Principes de l'Ostéopathie

Selon Dominique Giniaux, « l’ostéopathie n’est pas un ensemble de techniques de manipulations, c’est une approche particulière de ce qu’est l’équilibre d’un organisme vivant et de sa pathologie ». Cette approche se fonde sur quatre principes, dont trois fondamentaux et un sujet à de nombreuses controverses. Ces principes sont les suivants : 

L'unité de corps

L’ostéopathie considère le corps comme une unité dont toutes les structures sont mises en continuité par l’intermédiaire des fascias. Toute altération d’une partie du corps provoque des modifications voir des lésions à distance. L’ostéopathe est tenu de respecter cet ensemble indivisible et d’en assurer son homéostasie.

     

Cette unité de corps concerne également la dimension psychique. On dit souvent que le corps est le miroir de l’âme. Or,  l’ostéopathie, la médecine chinoise et la morphopsychologie s’accordent à dire les différentes émotions ressenties laissent des empruntes sur la posture, provoquent des troubles fonctionnels pouvant aller jusqu'à la maladie. Bien qu’on ne puisse pas accorder exactement des sentiments humains aux animaux, cette notion se retrouve également chez eux.

La structure précède la fonction

Selon Still, la « structure gouverne la fonction », elles sont indissociables. Si la structure se retrouve en lésion, la perte de mobilité provoque une restriction sur la fonction.
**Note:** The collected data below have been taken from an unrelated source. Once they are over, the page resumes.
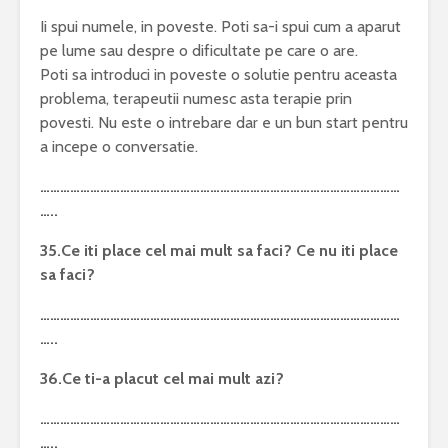
Ii spui numele, in poveste. Poti sa-i spui cum a aparut
pe lume sau despre o dificultate pe care o are.
Poti sa introduci in poveste o solutie pentru aceasta
problema, terapeutii numesc asta terapie prin
povesti. Nu este o intrebare dar e un bun start pentru
a incepe o conversatie.
………………………………………………………………………………………………
…..
35.Ce iti place cel mai mult sa faci? Ce nu iti place
sa faci?
………………………………………………………………………………………………
…..
36.Ce ti-a placut cel mai mult azi?
………………………………………………………………………………………………
…..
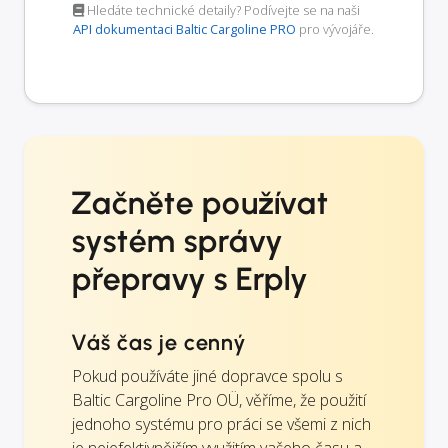
Hledáte technické detaily? Podívejte se na naši
API dokumentaci Baltic Cargoline PRO
pro vývojáře.
Začněte používat
systém správy
přepravy s Erply
Váš čas je cenný
Pokud používáte jiné dopravce spolu s
Baltic Cargoline Pro OÜ, věříme, že použití
jednoho systému pro práci se všemi z nich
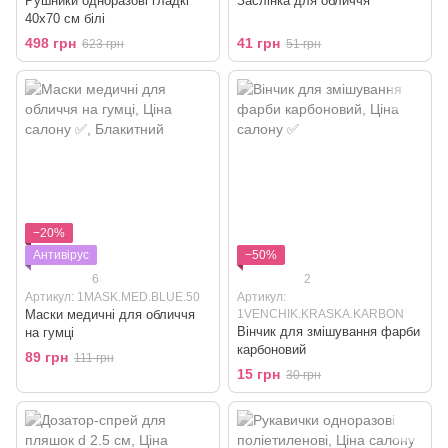
Рушники одноразові гладкі
Заслінка для обличчя
40x70 см білі
498 грн
41 грн
623 грн
51 грн
−20%
Антивірус
−50%
6
2
Артикул: 1MASK.MED.BLUE.50
Артикул:
Маски медичні для обличчя
1VENCHIK.KRASKA.KARBON
Вінчик для змішування фарби
на гумці
карбоновий
89 грн
111 грн
15 грн
30 грн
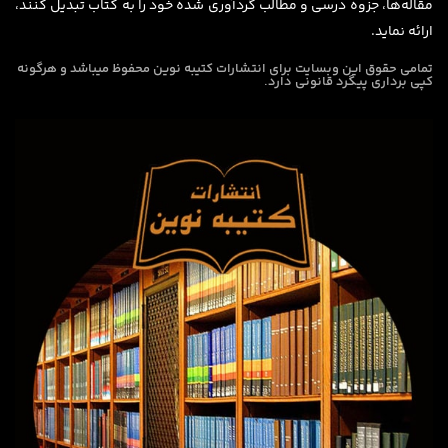
مقاله‌ها، جزوه درسی و مطالب گردآوری شده خود را به کتاب تبدیل کنند،
ارائه نماید.
تمامی حقوق این وبسایت برای
انتشارات کتیبه نوین
محفوظ میباشد و هرگونه
کپی برداری پیگرد قانونی دارد.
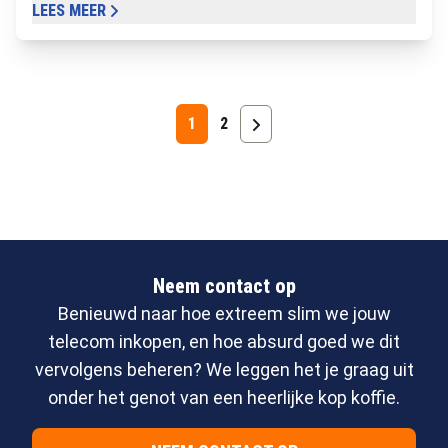
LEES MEER
1
2
Neem contact op
Benieuwd naar hoe extreem slim we jouw
telecom inkopen, en hoe absurd goed we dit
vervolgens beheren? We leggen het je graag uit
onder het genot van een heerlijke kop koffie.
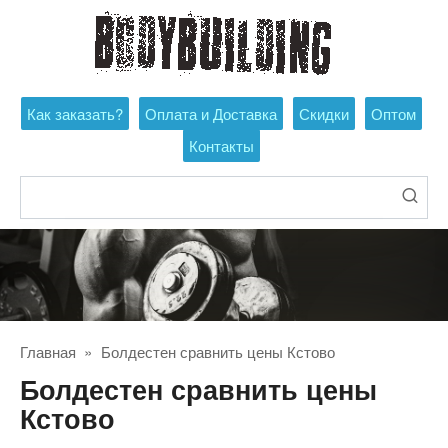
Перейти
к
контенту
Как заказать?
Оплата и Доставка
Скидки
Оптом
Контакты
Поиск:
Главная
»
Болдестен сравнить цены Кстово
Болдестен сравнить цены
Кстово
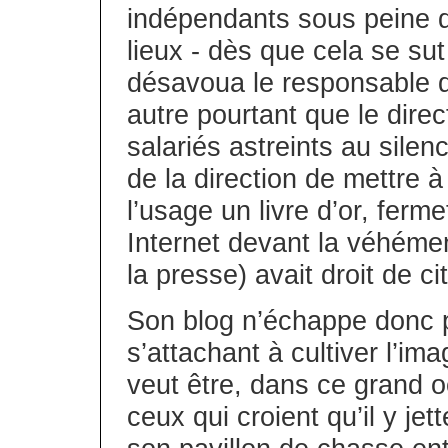
indépendants sous peine d
lieux - dès que cela se su
désavoua le responsable 
autre pourtant que le dire
salariés astreints au sile
de la direction de mettre à
l’usage un livre d’or, ferme
Internet devant la véhémen
la presse) avait droit de cit
Son blog n’échappe donc p
s’attachant à cultiver l’i
veut être, dans ce grand 
ceux qui croient qu’il y je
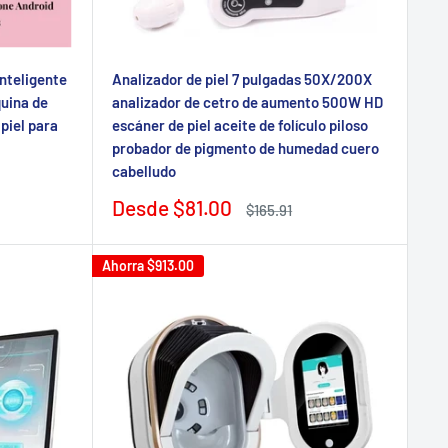
inteligente
Analizador de piel 7 pulgadas 50X/200X
quina de
analizador de cetro de aumento 500W HD
piel para
escáner de piel aceite de folículo piloso
probador de pigmento de humedad cuero
cabelludo
Precio
Desde
$81.00
Precio
$165.91
de
regular
venta
Ahorra
$913.00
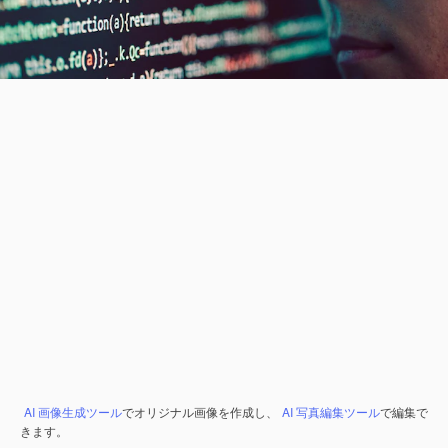
AI 画像生成ツール
でオリジナル画像を作成し、
AI 写真編集ツール
で編集で
きます。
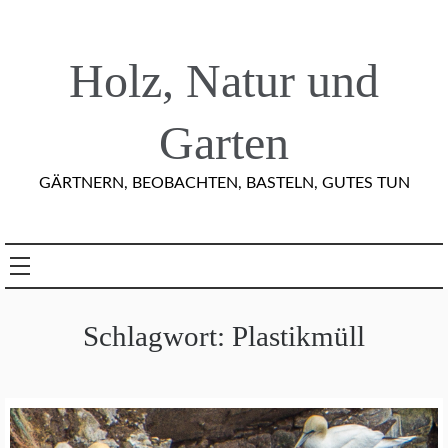
Skip
to
content
Holz, Natur und
Garten
GÄRTNERN, BEOBACHTEN, BASTELN, GUTES TUN
Schlagwort:
Plastikmüll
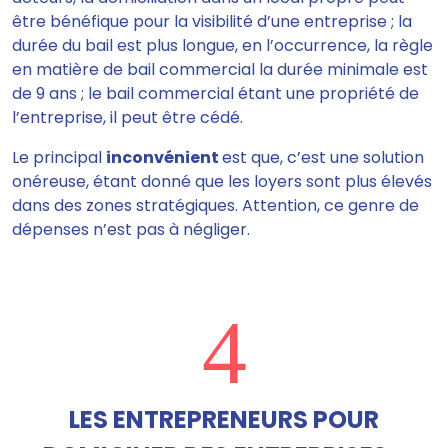
être bénéfique pour la visibilité
d’une entreprise ;
la
durée du bail est plus longue
, en l’occurrence, la règle
en matière de bail commercial la durée
minimale est
de 9 ans
; le bail commercial étant une propriété de
l’entreprise, il peut être cédé.
Le principal
inconvénient
est que,
c’est une solution
onéreuse
, étant donné que les loyers sont plus élevés
dans des zones stratégiques. Attention, ce genre de
dépenses n’est pas à négliger.
4
LES ENTREPRENEURS POUR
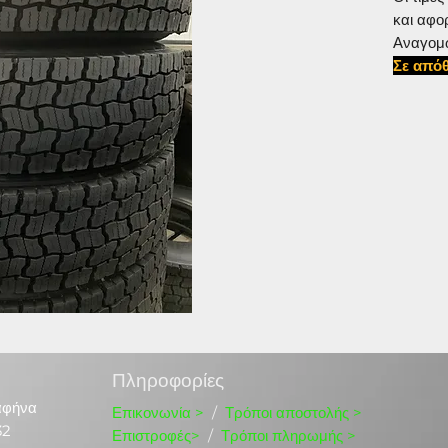
και αφο
Αναγομ
Σε απόθ
#31580
Πληροφορίες
αφήνα
Επικονωνία
>
/
Τρόποι αποστολής >
32
Επιστροφές>
/
Τρόποι πληρωμής >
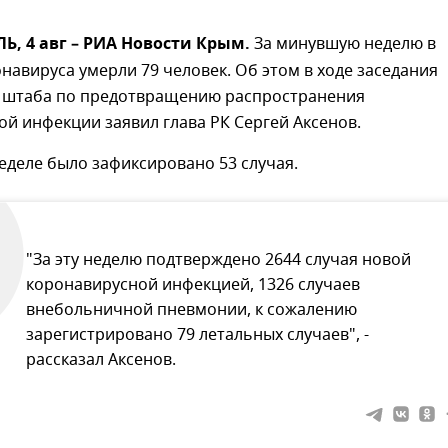
, 4 авг – РИА Новости Крым.
За минувшую неделю в
навируса умерли 79 человек. Об этом в ходе заседания
 штаба по предотвращению распространения
й инфекции заявил глава РК Сергей Аксенов.
деле было зафиксировано 53 случая.
"За эту неделю подтверждено 2644 случая новой
коронавирусной инфекцией, 1326 случаев
внебольничной пневмонии, к сожалению
зарегистрировано 79 летальных случаев", -
рассказал Аксенов.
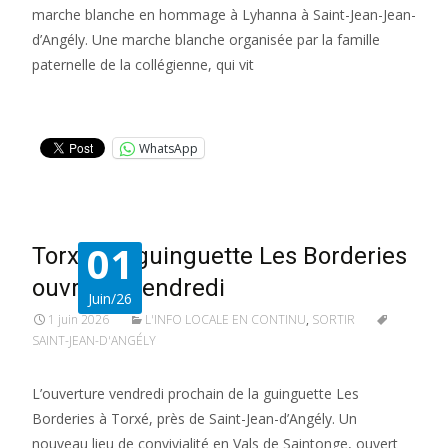
marche blanche en hommage à Lyhanna à Saint-Jean-Jean-
d’Angély. Une marche blanche organisée par la famille
paternelle de la collégienne, qui vit
Lire la suite…
WhatsApp
01
Torxé : la guinguette Les Borderies
ouvre ce vendredi
Juin/26
1 juin 2026
L'INFO LOCALE EN CONTINU
,
SORTIR
SAINT-JEAN-D'ANGÉLY
L’ouverture vendredi prochain de la guinguette Les
Borderies à Torxé, près de Saint-Jean-d’Angély. Un
nouveau lieu de convivialité en Vals de Saintonge, ouvert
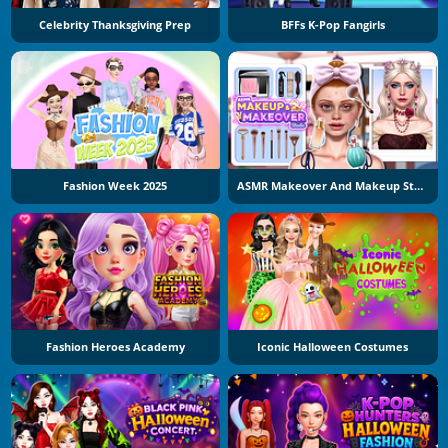
Celebrity Thanksgiving Prep
BFFs K-Pop Fangirls
Fashion Week 2025
ASMR Makeover And Makeup Studio
Fashion Heroes Academy
Iconic Halloween Costumes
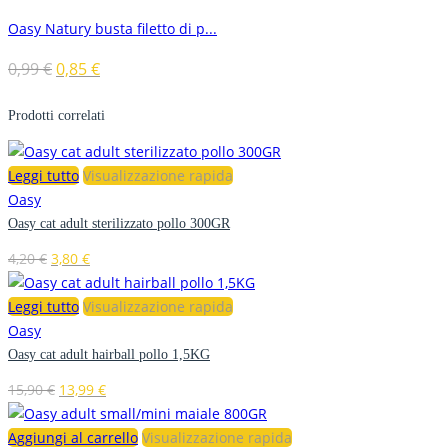
Oasy Natury busta filetto di p...
0,99
€
0,85
€
Prodotti correlati
Leggi tutto
Visualizzazione rapida
Oasy
Oasy cat adult sterilizzato pollo 300GR
4,20
€
3,80
€
Leggi tutto
Visualizzazione rapida
Oasy
Oasy cat adult hairball pollo 1,5KG
15,90
€
13,99
€
Aggiungi al carrello
Visualizzazione rapida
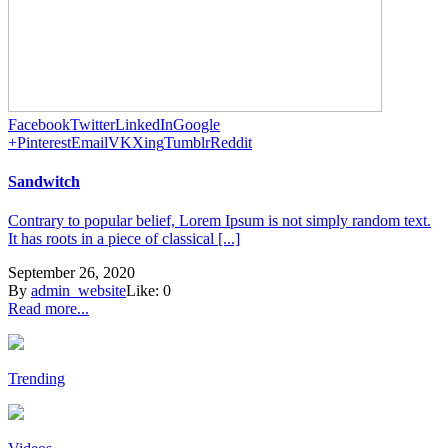
Facebook
Twitter
LinkedIn
Google
+
Pinterest
Email
VK
Xing
Tumblr
Reddit
Sandwitch
Contrary to popular belief, Lorem Ipsum is not simply random text.
It has roots in a piece of classical [...]
September 26, 2020
By
admin_website
Like:
0
Read more...
Trending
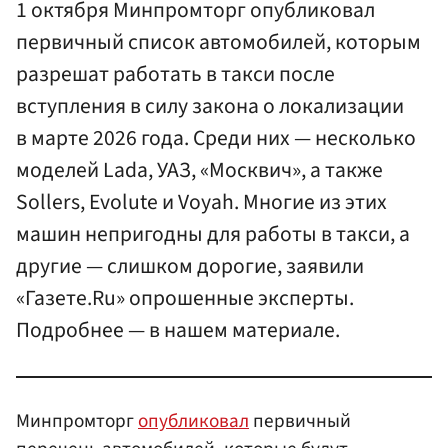
1 октября Минпромторг опубликовал
первичный список автомобилей, которым
разрешат работать в такси после
вступления в силу закона о локализации
в марте 2026 года. Среди них — несколько
моделей Lada, УАЗ, «Москвич», а также
Sollers, Evolute и Voyah. Многие из этих
машин непригодны для работы в такси, а
другие — слишком дорогие, заявили
«Газете.Ru» опрошенные эксперты.
Подробнее — в нашем материале.
Минпромторг
опубликовал
первичный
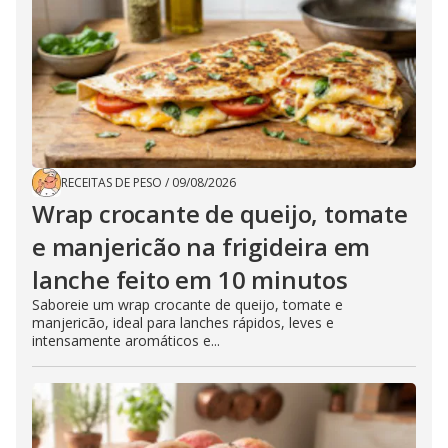
RECEITAS DE PESO
/
09/08/2026
Wrap crocante de queijo, tomate
e manjericão na frigideira em
lanche feito em 10 minutos
Saboreie um wrap crocante de queijo, tomate e
manjericão, ideal para lanches rápidos, leves e
intensamente aromáticos e...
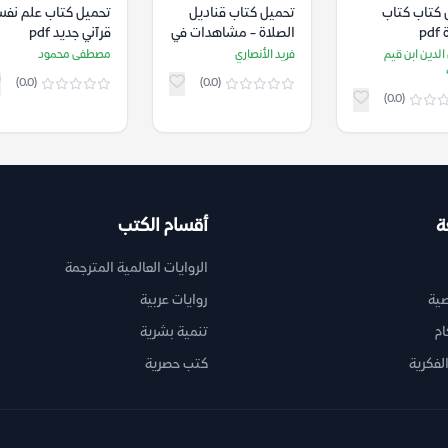
 كتاب كتاب
تحميل كتاب قناديل
تحميل كتاب علم نف
pd
الصلاة - مشاهدات في
قرآني جديد pdf
منازل الجمال pdf
دين ابن قيم
فريد الأنصاري
مصطفى محمود
(0.0)
(0.0)
(0.0)
ة
أقسام الكتب
الروايات العالمية المترجمة
ية
روايات عربية
ام
تنمية بشرية
لفكرية
كتب حصرية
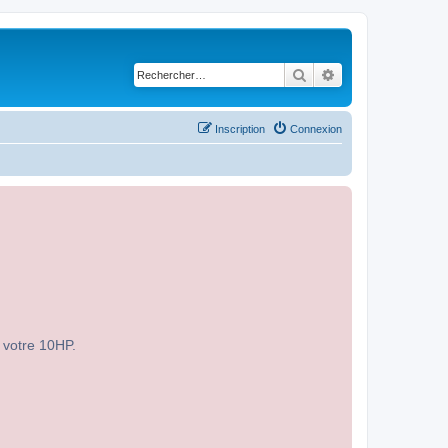
Rechercher
Recherche avancé
Inscription
Connexion
r votre 10HP.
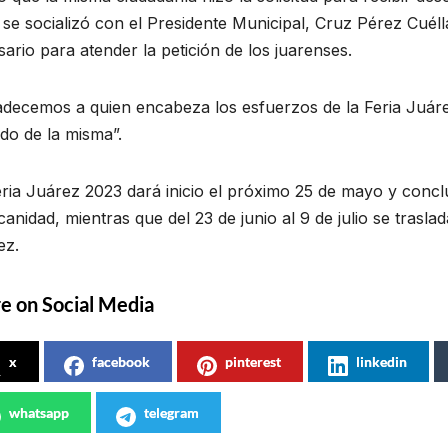
se socializó con el Presidente Municipal, Cruz Pérez Cuélla
ario para atender la petición de los juarenses.
decemos a quien encabeza los esfuerzos de la Feria Juárez
do de la misma”.
ria Juárez 2023 dará inicio el próximo 25 de mayo y conclui
anidad, mientras que del 23 de junio al 9 de julio se trasla
ez.
e on Social Media
x
facebook
pinterest
linkedin
whatsapp
telegram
Par exemple, dans le cas de l’éparvin, l’altération de la structure osseuse des os du tarse entrave l’amortissement (fonction) liée à la biomécanique du jarret.

L'artère est souveraine

La liberté de mouvement de tous les fluides (sang, lymphe) dans le corps est primordiale dans la santé du cheval. En effet, le mouvement est à la base de la vie. La circulation sanguine est essentielle au corps, car elle apporte les nutriments, l’oxygène et draine les déchets de l’organisme. Si elle est entravée par une restriction de mobilité ou une lésion, il s’en suit un affaiblissement des structures, provoquant une perte de fonction et donc la maladie.  Cette règle fondamentale est en étroite relation avec la règle de l’interdépendance entre la structure et la fonction.

Le corps possède la capacité d'auto-guérison

Ce principe n’est pas partagé par tous les ostéopathes, mais il a été défendu par Still, fondateur de la méthode. Selon lui, le corps aurait à sa disposition tous les liquides et les mécanismes nécessaires à sa propre autorégulation et à sa propre auto guérison. Dans des conditions normales (absence de lésion ou de restriction de mobilité), le corps se suffirait à lui-même pour lutter contre les agressions extérieures. La lésion apparaît donc quand la capacité propre d’adaptation et d’autorégulation est dépassée.